JAVA REGEX :: Could you explain this?

102 views Asked by At

My pattern is [a-z][\\*\\+\\-_\\.\\,\\|\\s]?\\b

My Result:

a__
not matched
a_.
pattern matched = a_
a._
pattern matched = a.
a..
pattern matched = a

why my first input is alone not matched??? Thanks in advance.

[ PS: got the same result with [a-z][\\*\\+\\-\\_\\.\\,\\|\\s]?\\b ]

2

There are 2 answers

2
Amadan On BEST ANSWER

Because unlike the period ., the underscore _ is considered to be a word character; so a_ is one word, but a. is a word with interpunction.

So, a__ matches a, then matches _, then fails to match a word boundary (since the next _ is a part of the same word).

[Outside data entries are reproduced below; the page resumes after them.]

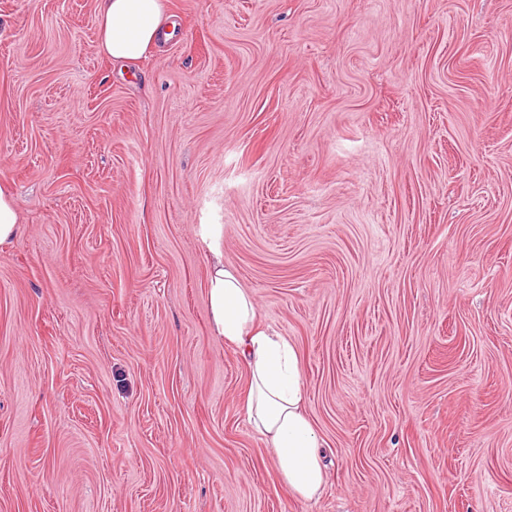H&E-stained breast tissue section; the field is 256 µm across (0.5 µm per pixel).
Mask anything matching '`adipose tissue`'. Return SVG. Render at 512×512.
Here are the masks:
<instances>
[{
  "label": "adipose tissue",
  "instance_id": "1",
  "mask_svg": "<svg viewBox=\"0 0 512 512\" xmlns=\"http://www.w3.org/2000/svg\"><path fill=\"white\" fill-rule=\"evenodd\" d=\"M98 51L114 62L144 58L177 25L165 0H98ZM211 254L207 284L210 330L237 348L248 368L244 401L249 423L276 452L277 465L292 494L311 500L322 492L326 468L315 429L305 410V383L293 343L257 322L254 300L236 270L224 263V229L201 227Z\"/></svg>",
  "mask_w": 512,
  "mask_h": 512
}]
</instances>
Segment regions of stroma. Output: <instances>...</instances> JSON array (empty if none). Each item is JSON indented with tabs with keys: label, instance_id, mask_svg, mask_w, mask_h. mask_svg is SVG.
Returning <instances> with one entry per match:
<instances>
[{
	"label": "stroma",
	"instance_id": "35a3bbf8",
	"mask_svg": "<svg viewBox=\"0 0 512 512\" xmlns=\"http://www.w3.org/2000/svg\"><path fill=\"white\" fill-rule=\"evenodd\" d=\"M0 0V512H512V0ZM295 345L293 496L199 227ZM97 18L99 53L120 63L141 60L177 28L165 0H98ZM19 228L14 196L6 187H0V246L10 243Z\"/></svg>",
	"mask_w": 512,
	"mask_h": 512
}]
</instances>
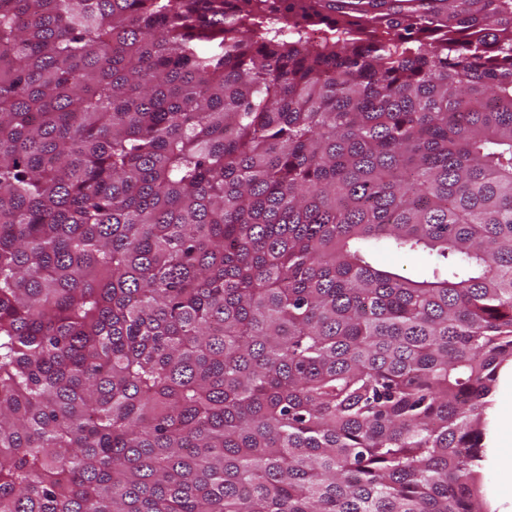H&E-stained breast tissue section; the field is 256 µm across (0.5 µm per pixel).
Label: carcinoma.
<instances>
[{
    "instance_id": "1",
    "label": "carcinoma",
    "mask_w": 512,
    "mask_h": 512,
    "mask_svg": "<svg viewBox=\"0 0 512 512\" xmlns=\"http://www.w3.org/2000/svg\"><path fill=\"white\" fill-rule=\"evenodd\" d=\"M511 360L512 0H0V512H484ZM377 261L381 267L413 277L426 274L430 265V256L426 252L402 255L386 250L378 254ZM509 363V362H508ZM506 363L496 381L493 394L489 398V405L485 411V440L483 447V460L479 468V487L484 500L486 512H491L490 503H496L494 512H512V486L505 487L498 479V476L487 459V448L492 435L497 431H506L512 438V415L502 418L490 417L489 411L494 406L497 407L501 402L508 401L512 406V386L508 391L502 387V371L510 366ZM503 381L507 384L512 383V367L506 369L503 373Z\"/></svg>"
}]
</instances>
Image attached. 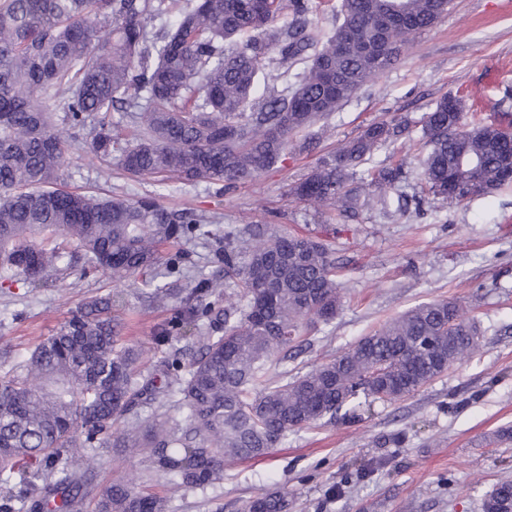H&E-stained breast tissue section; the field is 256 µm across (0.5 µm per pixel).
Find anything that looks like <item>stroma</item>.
<instances>
[{
  "label": "stroma",
  "mask_w": 512,
  "mask_h": 512,
  "mask_svg": "<svg viewBox=\"0 0 512 512\" xmlns=\"http://www.w3.org/2000/svg\"><path fill=\"white\" fill-rule=\"evenodd\" d=\"M505 3L454 0L436 26L416 35L390 68L326 118L328 133L315 148L223 192L205 183L159 190L130 179L120 166L105 167L87 152L84 131L67 130L58 188L128 199L157 190L164 206L205 212L223 226L279 224L331 243L343 308L330 325L307 334L288 365L272 364V372H306L434 299L460 301L465 317L484 332L466 362L417 394L291 434L265 455L227 464L221 485L172 493L165 481L151 483V492L168 496V512H241L265 489L287 492L289 512H482L485 493L512 481V444L493 442L498 429L512 426V185L460 204L435 198L424 185L430 147L418 127L449 94L461 99L471 119L512 113V8ZM492 67L499 73L489 86L484 72ZM391 120L411 122L410 135L375 152L359 170L409 155L399 190L421 197L419 209L393 205L384 213L358 205L342 213L290 195L321 157L370 124ZM217 248L203 239L163 246L160 264L171 269L166 283L188 287L200 268L216 267ZM115 292L122 295L116 308L122 334L142 349L144 364L185 347L180 337L166 347L155 341L170 309L148 308L139 284L92 271L81 256L36 285L0 281V349L10 348L14 361H22L79 305ZM91 468L101 489L141 481L140 460L125 448H97Z\"/></svg>",
  "instance_id": "obj_1"
}]
</instances>
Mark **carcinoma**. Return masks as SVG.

a.. matches a, skips the character range, then matches the word boundary between the word a and the interpunction ..

2
fge On

With the regex rewritten in a "proper way", that is:

"[a-z][*+\\-_.,|\\s]?\\b"

Or, in an "unquoted", canonical way:

[a-z][*+\-_.,|\s]?\b

that your first input does not match is expected; a character class will only ever match one character. After it matches the first underscore, it looks for a word boundary, but cannot find one: for the Java regex engine, _ is a character which can be part of a word. Hence the result.